ダーダー・ハリの階段井戸

アフマダーバード駅から北へ2km程のところにあるこの井戸は、1499年イスラーム政権の王妃、ダーダー・ハリによって造られた。幅が約6m、長さ約70m、数十段の階段を下っていくつかの踊り場を抜けて井戸に至る大建築である。深さは約20m。底まで下りると正方形の昔水槽だった穴がある。(今は水はなく土で埋められている)上を見上げると、5層からなる八角形の円筒になっており、空を望むことができる。イスラームの施設ゆえ偶像こそないが、柱の上下をつなぐ欄干部には細密な彫刻がひしめいている。この廟のような幽玄な雰囲気と、モスクのような柱に囲まれた厳粛な空間は、礼拝的な宗教施設であることは容易に想像がつく。

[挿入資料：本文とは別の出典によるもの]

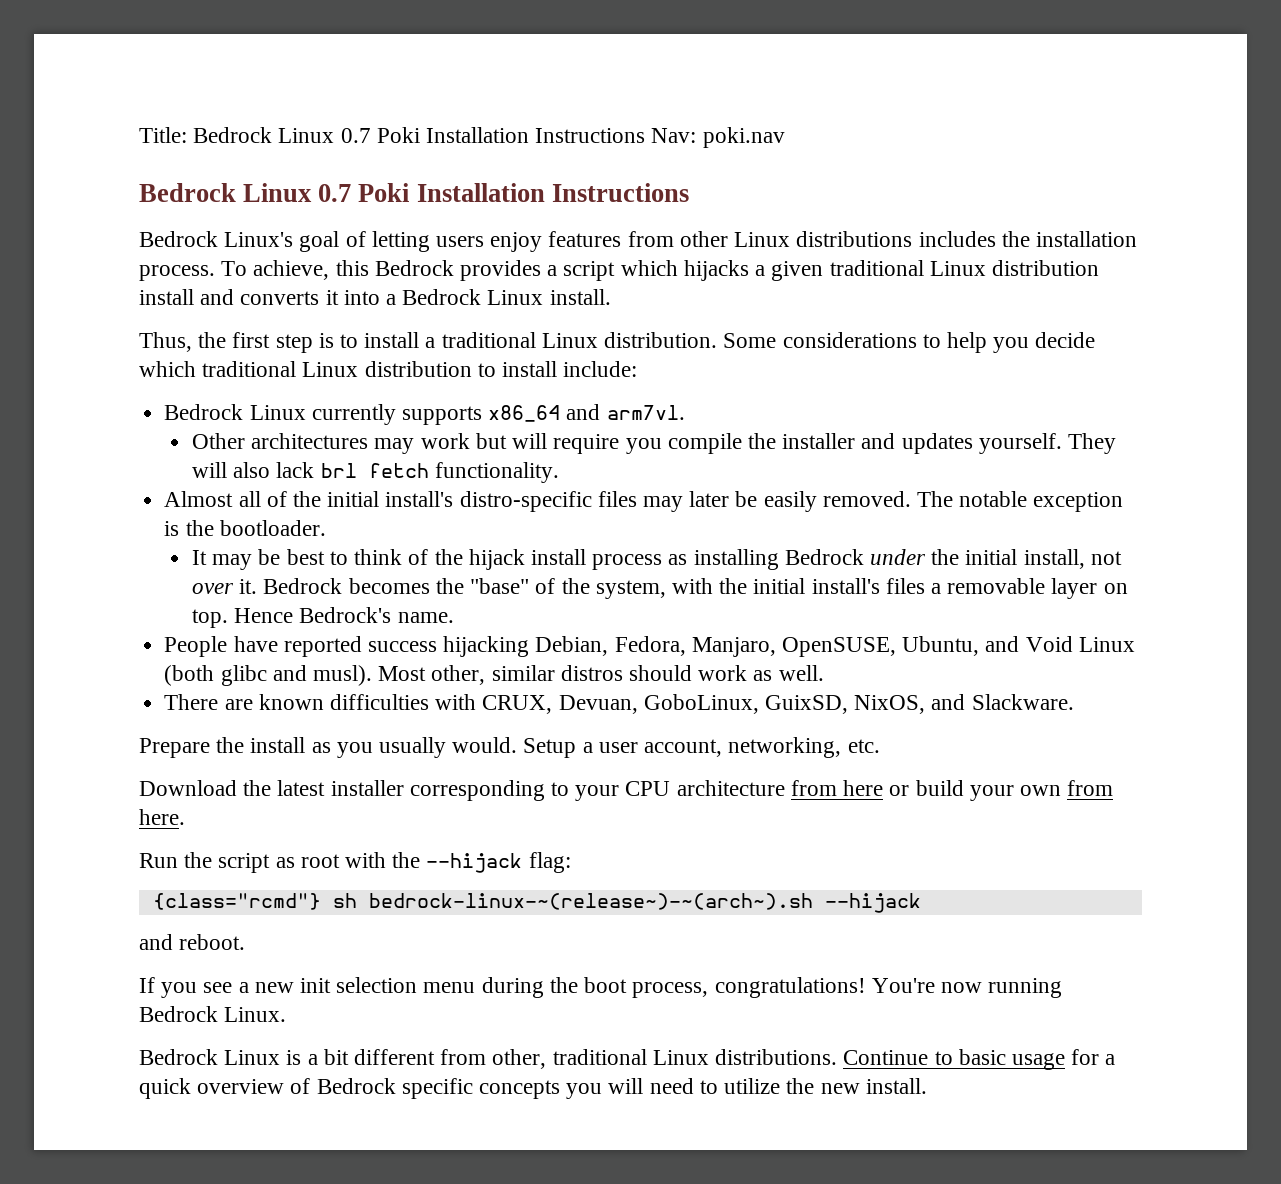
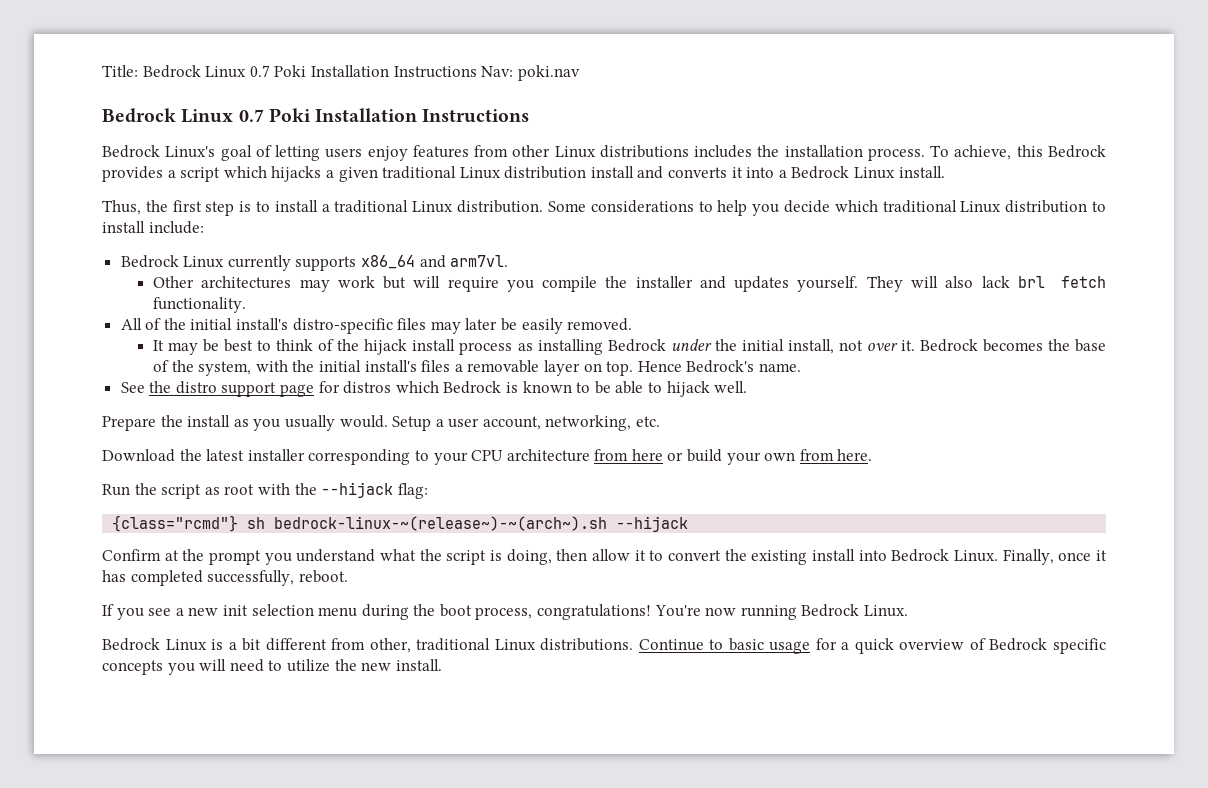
[164,491,261,507] Almost all -> [120,318,142,330] All
[917,491,1124,512] [164,520,326,536] The notable exception is the bootloader. -> (633, 324) none
[470,578,530,594] "base" -> [1075,339,1107,352] base
[164,636,1135,657] [164,665,824,686] [164,694,1074,714] People have reported success hijacking Debian, Fedora, Manjaro, OpenSUSE, Ubuntu, and Void Linux (both glibc and musl). Most other, similar distros should work as well. // There are known difficulties with CRUX, Devuan, GoboLinux, GuixSD, NixOS, and Slackware. -> [120,381,748,397] See the distro support page for distros which Bedrock is known to be able to hijack well.
[139,934,173,950] and -> [102,549,1107,565] [102,570,295,586] Confirm at the prompt you understand what the script is doing, then allow it to convert the existing install into Bedrock Linux. Finally, once it has completed successfully,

この「階段を下りるだけの建築」の何処に引かれるのか解らない・・・。
何度も上り下りを繰り返すうち閃いたものがある。・・・これは「水の神」を祀る神殿なのか?(それはそうなのだが)地上部分を境に鏡面反転させてみれば・・・「階段部分を天井に持つ」巨大神殿になるのではないか!これは地下に再現された逆転建築であり、反転させれば「底の水が落ちてくる」すなわち「天から雨が降ってくる」ということにならないか!(この時そう思えた)
階段井戸とは雨の少ない土地に水を貯める施設を造ることにより、降雨を願ったのではないだろうか・・・。
(そもそも500年以上も昔の建築にふらっと立ち寄れること自体、驚愕であった。